**Task 1**
Reproduce the portion of the ballet review between "The three-act ballet" and "Andre) are onstage.", inclusive.
**Task 2**
According to the ballet review, which company gave the production its world debut, and in what city?
**Task 3**
Continue the ballet review from its final sentence.

If a sold out week-long run of Christopher Wheeldon’s “Cinderella” is anything to go by, San Francisco Ballet should note that story ballets and fairy tales sell.
“Cinderella,” which opened at the War Memorial Opera House on May 3 and closes May 12 – is a lavish, glittering, high-tech production with scenery and costumes by Julian Crouch. It made its world debut December in Amsterdam with the Dutch National Ballet; San Francisco Ballet’s run is the U.S. premiere.
The three-act ballet is a pretty spectacle, but may boast more style than substance.
Collaborating with librettist Craig Lucas, Wheeldon goes to town on the storytelling. Like many choreographers before him, Wheeldon packs “Cinderella” with slapstick humor and cartoonish posturing that almost echoes stop-motion animation – especially when step-sisters Edwina (a snooty and angular Vanessa Zahorian on Wednesday night) and Clementina (the charming and quirky Dores Andre) are onstage.
The over-the-top vaudevillian tone largely follows a precedent set by Sir Frederick Ashton’s “Cinderella” in 1948, which starred a riotous Ashton and Robert Helpmann in drag as the step-sisters.

**Supplied records**
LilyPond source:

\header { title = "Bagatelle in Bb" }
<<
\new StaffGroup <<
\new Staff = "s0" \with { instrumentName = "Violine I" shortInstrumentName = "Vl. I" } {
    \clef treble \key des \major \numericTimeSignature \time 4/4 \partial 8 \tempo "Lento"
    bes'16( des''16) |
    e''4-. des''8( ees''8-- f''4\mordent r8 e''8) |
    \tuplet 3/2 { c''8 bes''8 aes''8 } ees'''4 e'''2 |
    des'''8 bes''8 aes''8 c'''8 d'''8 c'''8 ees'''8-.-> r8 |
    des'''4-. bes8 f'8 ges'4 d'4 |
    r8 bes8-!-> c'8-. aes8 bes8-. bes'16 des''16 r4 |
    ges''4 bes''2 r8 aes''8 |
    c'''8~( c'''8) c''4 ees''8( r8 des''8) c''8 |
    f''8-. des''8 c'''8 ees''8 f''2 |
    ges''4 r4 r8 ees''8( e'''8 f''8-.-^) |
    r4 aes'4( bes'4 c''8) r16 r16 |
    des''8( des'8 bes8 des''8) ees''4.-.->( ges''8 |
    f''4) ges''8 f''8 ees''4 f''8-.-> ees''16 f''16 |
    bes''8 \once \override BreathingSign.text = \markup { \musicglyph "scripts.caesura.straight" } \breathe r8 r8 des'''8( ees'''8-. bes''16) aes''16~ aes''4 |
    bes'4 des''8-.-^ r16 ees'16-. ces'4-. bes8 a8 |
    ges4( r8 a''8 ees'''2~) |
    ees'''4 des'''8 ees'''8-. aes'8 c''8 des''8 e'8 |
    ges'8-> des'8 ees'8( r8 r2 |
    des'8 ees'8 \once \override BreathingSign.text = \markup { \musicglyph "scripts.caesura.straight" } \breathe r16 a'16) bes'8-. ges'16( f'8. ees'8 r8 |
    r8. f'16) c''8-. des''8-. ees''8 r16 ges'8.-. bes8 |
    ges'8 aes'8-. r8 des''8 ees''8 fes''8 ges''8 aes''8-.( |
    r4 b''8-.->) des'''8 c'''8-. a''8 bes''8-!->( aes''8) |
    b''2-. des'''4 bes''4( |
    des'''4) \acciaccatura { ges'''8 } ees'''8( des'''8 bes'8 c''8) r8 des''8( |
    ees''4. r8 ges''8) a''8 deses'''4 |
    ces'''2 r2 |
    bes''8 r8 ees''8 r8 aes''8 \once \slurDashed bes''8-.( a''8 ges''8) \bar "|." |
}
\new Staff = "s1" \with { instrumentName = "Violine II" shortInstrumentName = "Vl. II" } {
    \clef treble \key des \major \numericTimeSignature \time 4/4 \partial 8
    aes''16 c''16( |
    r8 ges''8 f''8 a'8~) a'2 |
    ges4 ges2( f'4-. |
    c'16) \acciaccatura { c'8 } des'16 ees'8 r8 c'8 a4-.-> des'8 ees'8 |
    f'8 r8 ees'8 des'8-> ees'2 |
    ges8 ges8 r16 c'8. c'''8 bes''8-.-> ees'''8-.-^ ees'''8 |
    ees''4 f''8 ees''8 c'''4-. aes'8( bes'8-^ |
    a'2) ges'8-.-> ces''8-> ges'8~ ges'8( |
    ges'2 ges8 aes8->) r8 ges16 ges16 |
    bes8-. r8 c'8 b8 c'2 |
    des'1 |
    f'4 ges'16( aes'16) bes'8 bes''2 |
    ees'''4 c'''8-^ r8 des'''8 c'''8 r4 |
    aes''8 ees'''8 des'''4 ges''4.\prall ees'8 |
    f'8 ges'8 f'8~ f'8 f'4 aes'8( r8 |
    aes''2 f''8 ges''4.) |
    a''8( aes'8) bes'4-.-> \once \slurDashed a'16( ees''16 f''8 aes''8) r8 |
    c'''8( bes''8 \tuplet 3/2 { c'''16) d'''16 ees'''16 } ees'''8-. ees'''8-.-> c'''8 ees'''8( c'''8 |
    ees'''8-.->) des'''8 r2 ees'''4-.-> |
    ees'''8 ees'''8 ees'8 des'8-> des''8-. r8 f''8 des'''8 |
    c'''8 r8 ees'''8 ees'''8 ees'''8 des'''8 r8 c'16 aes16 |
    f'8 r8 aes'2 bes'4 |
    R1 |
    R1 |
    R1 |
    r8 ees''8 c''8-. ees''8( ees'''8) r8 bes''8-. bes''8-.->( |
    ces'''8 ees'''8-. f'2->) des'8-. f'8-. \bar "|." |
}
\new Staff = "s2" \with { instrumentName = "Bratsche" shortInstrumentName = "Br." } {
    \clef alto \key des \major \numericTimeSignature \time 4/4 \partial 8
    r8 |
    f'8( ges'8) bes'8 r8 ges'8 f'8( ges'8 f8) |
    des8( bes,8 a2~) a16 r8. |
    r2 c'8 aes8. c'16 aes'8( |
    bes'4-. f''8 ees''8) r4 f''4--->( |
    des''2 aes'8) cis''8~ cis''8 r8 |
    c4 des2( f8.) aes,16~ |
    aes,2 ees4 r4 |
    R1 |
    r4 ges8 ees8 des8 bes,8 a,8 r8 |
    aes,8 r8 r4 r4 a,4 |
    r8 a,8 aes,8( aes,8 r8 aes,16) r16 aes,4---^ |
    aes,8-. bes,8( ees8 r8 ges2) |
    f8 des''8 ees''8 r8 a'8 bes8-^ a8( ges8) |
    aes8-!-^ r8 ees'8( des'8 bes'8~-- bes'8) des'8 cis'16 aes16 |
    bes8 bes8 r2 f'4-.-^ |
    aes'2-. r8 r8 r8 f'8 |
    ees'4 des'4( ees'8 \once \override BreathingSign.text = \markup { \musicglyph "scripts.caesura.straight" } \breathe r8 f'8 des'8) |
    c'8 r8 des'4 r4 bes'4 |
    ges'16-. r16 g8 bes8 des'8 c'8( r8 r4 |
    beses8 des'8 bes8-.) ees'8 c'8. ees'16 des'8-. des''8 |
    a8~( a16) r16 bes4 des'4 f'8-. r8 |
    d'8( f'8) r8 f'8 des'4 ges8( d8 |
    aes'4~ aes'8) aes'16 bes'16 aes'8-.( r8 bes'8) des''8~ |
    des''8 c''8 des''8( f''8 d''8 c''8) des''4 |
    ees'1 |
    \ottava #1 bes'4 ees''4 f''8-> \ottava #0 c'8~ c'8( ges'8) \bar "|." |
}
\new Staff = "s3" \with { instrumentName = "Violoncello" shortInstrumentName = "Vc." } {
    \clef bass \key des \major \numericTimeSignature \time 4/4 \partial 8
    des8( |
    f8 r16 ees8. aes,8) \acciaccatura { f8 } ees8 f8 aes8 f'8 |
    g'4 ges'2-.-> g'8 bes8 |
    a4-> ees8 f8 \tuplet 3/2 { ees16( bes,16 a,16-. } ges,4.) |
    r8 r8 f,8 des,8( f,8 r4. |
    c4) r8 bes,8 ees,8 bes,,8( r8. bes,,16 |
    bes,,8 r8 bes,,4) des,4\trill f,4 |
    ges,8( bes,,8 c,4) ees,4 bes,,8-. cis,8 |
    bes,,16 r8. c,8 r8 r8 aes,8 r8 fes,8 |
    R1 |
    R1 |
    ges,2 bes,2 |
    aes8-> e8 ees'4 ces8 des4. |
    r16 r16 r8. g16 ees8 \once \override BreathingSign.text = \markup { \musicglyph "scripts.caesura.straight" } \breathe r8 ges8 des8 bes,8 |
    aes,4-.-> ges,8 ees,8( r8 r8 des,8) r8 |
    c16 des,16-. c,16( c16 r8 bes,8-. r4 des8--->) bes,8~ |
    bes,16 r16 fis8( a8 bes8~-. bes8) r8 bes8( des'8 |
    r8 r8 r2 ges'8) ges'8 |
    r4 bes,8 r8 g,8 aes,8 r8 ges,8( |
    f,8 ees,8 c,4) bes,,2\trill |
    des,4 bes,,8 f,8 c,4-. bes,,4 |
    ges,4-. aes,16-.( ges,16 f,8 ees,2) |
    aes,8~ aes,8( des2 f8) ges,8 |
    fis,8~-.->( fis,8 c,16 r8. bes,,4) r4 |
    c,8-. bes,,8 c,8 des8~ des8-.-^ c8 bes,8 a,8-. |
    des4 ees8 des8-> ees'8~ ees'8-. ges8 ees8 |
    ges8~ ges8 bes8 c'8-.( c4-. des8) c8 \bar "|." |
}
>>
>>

**Task response 1**
The three-act ballet is a pretty spectacle, but may boast more style than substance.
Collaborating with librettist Craig Lucas, Wheeldon goes to town on the storytelling. Like many choreographers before him, Wheeldon packs “Cinderella” with slapstick humor and cartoonish posturing that almost echoes stop-motion animation – especially when step-sisters Edwina (a snooty and angular Vanessa Zahorian on Wednesday night) and Clementina (the charming and quirky Dores Andre) are onstage.

**Task response 2**
The Dutch National Ballet, in Amsterdam.

**Task response 3**
Wheeldon uses the Brothers Grimm version of the fairy tale as his primary inspiration, and packs seven scenes into the first act.
In Grimm, nature is the fairy godmother, with birds (Wheeldon uses “spirits”) showering her in a gold ball gown beneath the tree that sprouts from her mother’s grave, watered by Cinderella’s tears.
Wheeldon adds The Fates, four male dancers who shadow, guide and advise Cinderella. With faces painted in gold-leaf, The Fates wear distractingly wide-legged black and blue costumes, obfuscating what could be quite dynamic choreography.
Puppeteer Basil Twist made the lush, trembling, chameleon-colored tree that is the production’s focal point. Spirits emerge from beneath the verdant canopy and prepare Cinderella for the ball, starting with the green-wigged, razor sharp Clara Blanco as “Spring/Lightness.”
She is followed by the other three seasons, echoing the seasonal fairies often featured in other “Cinderella” productions.
Throughout, the choreography is more dynamic for the men than the women, especially when Prince Guillaume (Luke Ingham) and his friend Benjamin (Garen Scribner) were on stage together Wednesday night.
Scribner – in his last ever performance with San Francisco Ballet before he joins Nederlands Dans Theatre – and Ingham danced their youthful, boyish and bounding steps with wit and verve.
As Cinderella, even Yuan Yuan Tan looks awkward periodically, especially in the first-act solo, with its underwhelming steps.
In the final act, the prince and princess pas de deux had its moments, with some gentle lifts and soft embraces, but lacked the fluid, innovative partnering Wheeldon has displayed before.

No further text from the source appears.